It’s officially the holiday season — there’s Christmas music playing in the stores, lights dripping off of houses and last week, we all ate enough turkey to last a lifetime. (Honestly, #banturkey.) If you celebrated Thanksgiving like our family did this year – with 35 extended relatives and in-laws and neighbors and those poor plus-ones that got talked into attending – it was probably wonderful, and you were probably as excited as we were to get back to work on Monday for some peace and quiet.
If you’re a little burnt out on Forced Family Fun, we’ve got a dash of perspective for you, in the form of Madge Wallace.
Long before he became our 33rd President, Harry Truman was just a poor farm boy from Independence, Missouri, who never went to college – something his mother-in-law, Madge Wallace, never let him forget.
Madge was a particularly cranky and difficult mother-in-law, but she had her reasons; born the daughter of a wealthy flour mill owner, she suffered a rough marriage herself. Her alcoholic and unsuccessful husband, David, took his own life when their daughter Bess was 18.

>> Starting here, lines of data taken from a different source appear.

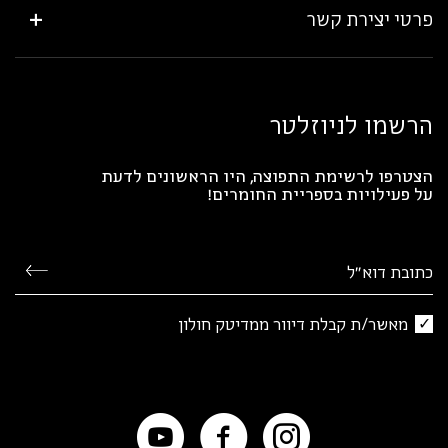
פרטי יצירת קשר
הרשמו לניוזלטר
הצטרפו לרשימת התפוצה, היו הראשונים לדעת
על פעילויות בספריית החומרים!
מאשר/ת קבלת דיוור ממדיטק חולון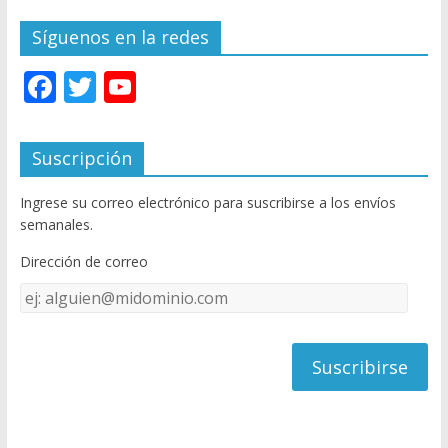
Síguenos en la redes
F
T
Y
ac
w
o
e
itt
u
Suscripción
b
er
T
Ingrese su correo electrónico para suscribirse a los envíos
o
u
semanales.
o
b
Dirección de correo
k
e
Dirección
C
de
h
correo
a
n
n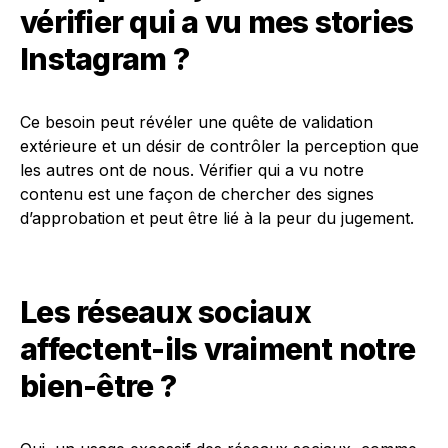
vérifier qui a vu mes stories
Instagram ?
Ce besoin peut révéler une quête de validation
extérieure et un désir de contrôler la perception que
les autres ont de nous. Vérifier qui a vu notre
contenu est une façon de chercher des signes
d’approbation et peut être lié à la peur du jugement.
Les réseaux sociaux
affectent-ils vraiment notre
bien-être ?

It’s possible that no man would have been good enough for Madge Wallace’s daughter, but Harry Truman definitely was not. Too poor to attend college, he worked odd jobs as a clerk, mailroom attendant and railroad timekeeper before joining the Missouri National Guard. His failed haberdashery business and unsuccessful real estate speculation only added to Madge’s disappointment in her daughter’s suitor.
Harry had his sights set on marrying Bess since childhood, but when he proposed in 1911, she turned him down. She was close to her mother and held Madge’s opinions in such high regard that Harry and Bess didn’t marry until 1919, in their mid-thirties.

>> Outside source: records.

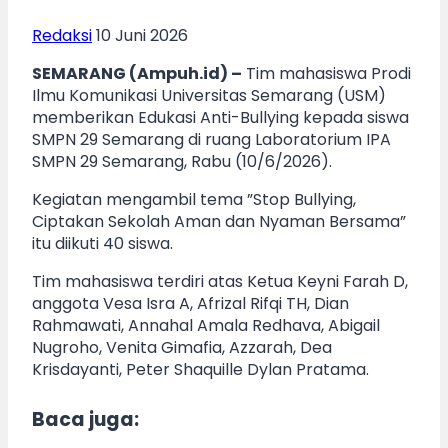
Redaksi
10 Juni 2026
SEMARANG (Ampuh.id) –
Tim mahasiswa Prodi
Ilmu Komunikasi Universitas Semarang (USM)
memberikan Edukasi Anti-Bullying kepada siswa
SMPN 29 Semarang di ruang Laboratorium IPA
SMPN 29 Semarang, Rabu (10/6/2026).
Kegiatan mengambil tema ”Stop Bullying,
Ciptakan Sekolah Aman dan Nyaman Bersama”
itu diikuti 40 siswa.
Tim mahasiswa terdiri atas Ketua Keyni Farah D,
anggota Vesa Isra A, Afrizal Rifqi TH, Dian
Rahmawati, Annahal Amala Redhava, Abigail
Nugroho, Venita Gimafia, Azzarah, Dea
Krisdayanti, Peter Shaquille Dylan Pratama.
Baca juga:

…And then they moved in with Bess’s mother.

You might think that Harry Truman’s eventual success – becoming a senator, then Vice President, then President upon the death of FDR – would have improved his standing in Madge’s eyes, but it didn’t do squat. The man desegregated the military, founded the U.N. and authorized the atomic bomb, for goodness’ sake! But Madge was still out there like “nope, dirt farmer.”

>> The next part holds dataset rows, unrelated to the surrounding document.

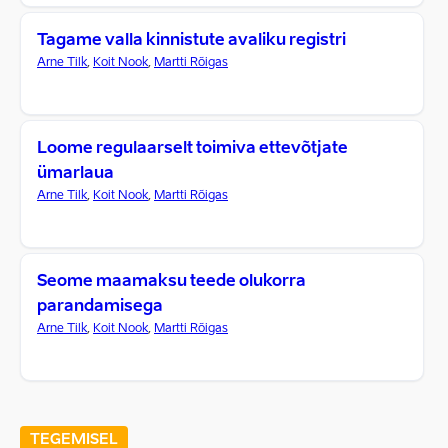
Tagame valla kinnistute avaliku registri
Arne Tilk
,
Koit Nook
,
Martti Rõigas
Loome regulaarselt toimiva ettevõtjate
ümarlaua
Arne Tilk
,
Koit Nook
,
Martti Rõigas
Seome maamaksu teede olukorra
parandamisega
Arne Tilk
,
Koit Nook
,
Martti Rõigas
TEGEMISEL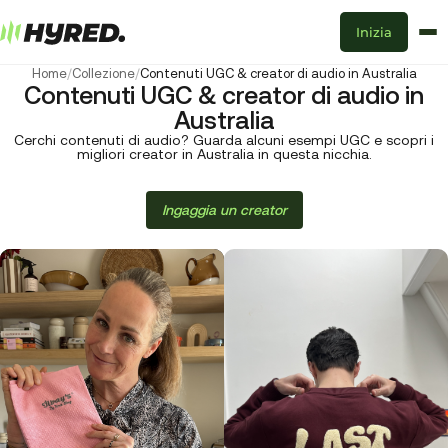
Inizia
Home
/
Collezione
/
Contenuti UGC & creator di audio in Australia
Contenuti UGC & creator di audio in
Australia
Cerchi contenuti di audio? Guarda alcuni esempi UGC e scopri i
migliori creator in Australia in questa nicchia.
Ingaggia un creator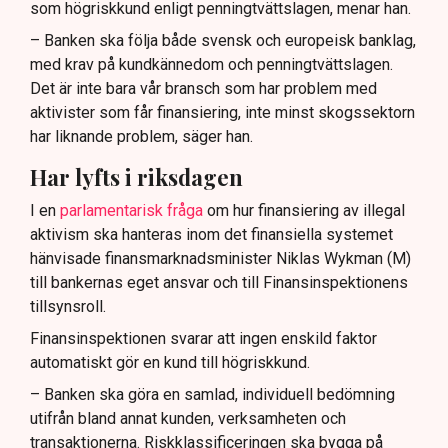
som högriskkund enligt penningtvättslagen, menar han.
– Banken ska följa både svensk och europeisk banklag,
med krav på kundkännedom och penningtvättslagen.
Det är inte bara vår bransch som har problem med
aktivister som får finansiering, inte minst skogssektorn
har liknande problem, säger han.
Har lyfts i riksdagen
I en
parlamentarisk fråga
om hur finansiering av illegal
aktivism ska hanteras inom det finansiella systemet
hänvisade finansmarknadsminister Niklas Wykman (M)
till bankernas eget ansvar och till Finansinspektionens
tillsynsroll.
Finansinspektionen svarar att ingen enskild faktor
automatiskt gör en kund till högriskkund.
– Banken ska göra en samlad, individuell bedömning
utifrån bland annat kunden, verksamheten och
transaktionerna. Riskklassificeringen ska bygga på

Of course, the housing arrangement they established in Missouri continued in Washington: Madge moved with the couple into the White House, where she could offer her opinions on everything that “Mr. Truman” (never President Truman) did. Famously, Madge publicly announced her admiration for Truman’s opponent in 1948, Thomas Dewey, and her prediction that Dewey would likely win over her son-in-law.
To make matters worse, his poor wife Bess now had to play the role of a politician’s wife, something she never particularly wanted. She probably would have been better off dealing with the bankrupt hat shop than having to follow the act of Eleanor Roosevelt as First Lady. Can you imagine having bigger shoes to fill? For twelve years, Eleanor had given a weekly press conference, which Bess was expected to continue, especially in the traumatic wake of a president’s death.
Bess Truman only gave one press conference, and answered “no comment” to nearly every question.
Which is the same thing “Mr. Truman” said whenever his Monster-In-Law came up. As a testament to the love he had for his wife, Harry Truman never said a bad word about Madge Wallace, despite her playing a pretty central (and pretty awful) role in most of his life.
As anyone spending time with family this holiday season knows, that’s hard to do. We love and like our family members a lot, and yet, you know there were some post-Thanksgiving gossip sessions between the dish-washer and the dish-dryer.
But maybe there’s a lesson there: Although Madge did everything in her power to reduce him to the dirt farm he was born on, Harry took the high road. He became the leader of the free world and stayed married to Bess for 53 years (see his cute note about it here). And although Truman had a 22% approval rating during his presidency, one of the lowest ever, he’s now widely regarded as a great American leader.